Data excerpt:
== Segment start ==
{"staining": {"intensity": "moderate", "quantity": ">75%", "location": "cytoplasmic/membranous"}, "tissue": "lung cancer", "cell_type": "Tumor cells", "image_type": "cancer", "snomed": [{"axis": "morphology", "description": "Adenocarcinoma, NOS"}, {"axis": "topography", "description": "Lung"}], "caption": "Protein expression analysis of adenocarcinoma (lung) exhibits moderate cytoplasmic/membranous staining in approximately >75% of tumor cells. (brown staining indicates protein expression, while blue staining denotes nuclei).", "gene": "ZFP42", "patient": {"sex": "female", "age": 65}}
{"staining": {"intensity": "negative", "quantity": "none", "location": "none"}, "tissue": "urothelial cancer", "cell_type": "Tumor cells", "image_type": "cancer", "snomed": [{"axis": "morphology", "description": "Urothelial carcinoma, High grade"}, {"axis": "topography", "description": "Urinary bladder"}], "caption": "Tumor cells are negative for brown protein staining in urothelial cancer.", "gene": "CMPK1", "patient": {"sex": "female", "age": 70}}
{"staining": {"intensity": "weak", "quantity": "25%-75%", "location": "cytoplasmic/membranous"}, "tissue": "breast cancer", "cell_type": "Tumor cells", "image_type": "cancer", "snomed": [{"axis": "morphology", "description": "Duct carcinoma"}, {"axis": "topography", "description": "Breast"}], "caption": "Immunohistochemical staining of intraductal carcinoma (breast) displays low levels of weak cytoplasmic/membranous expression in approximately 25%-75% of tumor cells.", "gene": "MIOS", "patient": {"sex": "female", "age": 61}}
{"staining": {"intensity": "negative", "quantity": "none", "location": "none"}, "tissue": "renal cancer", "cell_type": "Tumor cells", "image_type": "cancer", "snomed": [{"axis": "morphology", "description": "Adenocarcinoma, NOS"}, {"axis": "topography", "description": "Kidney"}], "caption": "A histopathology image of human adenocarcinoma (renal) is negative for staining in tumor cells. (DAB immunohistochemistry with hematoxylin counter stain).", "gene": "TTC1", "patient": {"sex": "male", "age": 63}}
== Segment end ==
Work instructions: All of the data above must be retyped exactly.

Result of the task:
{"staining": {"intensity": "moderate", "quantity": ">75%", "location": "cytoplasmic/membranous"}, "tissue": "lung cancer", "cell_type": "Tumor cells", "image_type": "cancer", "snomed": [{"axis": "morphology", "description": "Adenocarcinoma, NOS"}, {"axis": "topography", "description": "Lung"}], "caption": "Protein expression analysis of adenocarcinoma (lung) exhibits moderate cytoplasmic/membranous staining in approximately >75% of tumor cells. (brown staining indicates protein expression, while blue staining denotes nuclei).", "gene": "ZFP42", "patient": {"sex": "female", "age": 65}}
{"staining": {"intensity": "negative", "quantity": "none", "location": "none"}, "tissue": "urothelial cancer", "cell_type": "Tumor cells", "image_type": "cancer", "snomed": [{"axis": "morphology", "description": "Urothelial carcinoma, High grade"}, {"axis": "topography", "description": "Urinary bladder"}], "caption": "Tumor cells are negative for brown protein staining in urothelial cancer.", "gene": "CMPK1", "patient": {"sex": "female", "age": 70}}
{"staining": {"intensity": "weak", "quantity": "25%-75%", "location": "cytoplasmic/membranous"}, "tissue": "breast cancer", "cell_type": "Tumor cells", "image_type": "cancer", "snomed": [{"axis": "morphology", "description": "Duct carcinoma"}, {"axis": "topography", "description": "Breast"}], "caption": "Immunohistochemical staining of intraductal carcinoma (breast) displays low levels of weak cytoplasmic/membranous expression in approximately 25%-75% of tumor cells.", "gene": "MIOS", "patient": {"sex": "female", "age": 61}}
{"staining": {"intensity": "negative", "quantity": "none", "location": "none"}, "tissue": "renal cancer", "cell_type": "Tumor cells", "image_type": "cancer", "snomed": [{"axis": "morphology", "description": "Adenocarcinoma, NOS"}, {"axis": "topography", "description": "Kidney"}], "caption": "A histopathology image of human adenocarcinoma (renal) is negative for staining in tumor cells. (DAB immunohistochemistry with hematoxylin counter stain).", "gene": "TTC1", "patient": {"sex": "male", "age": 63}}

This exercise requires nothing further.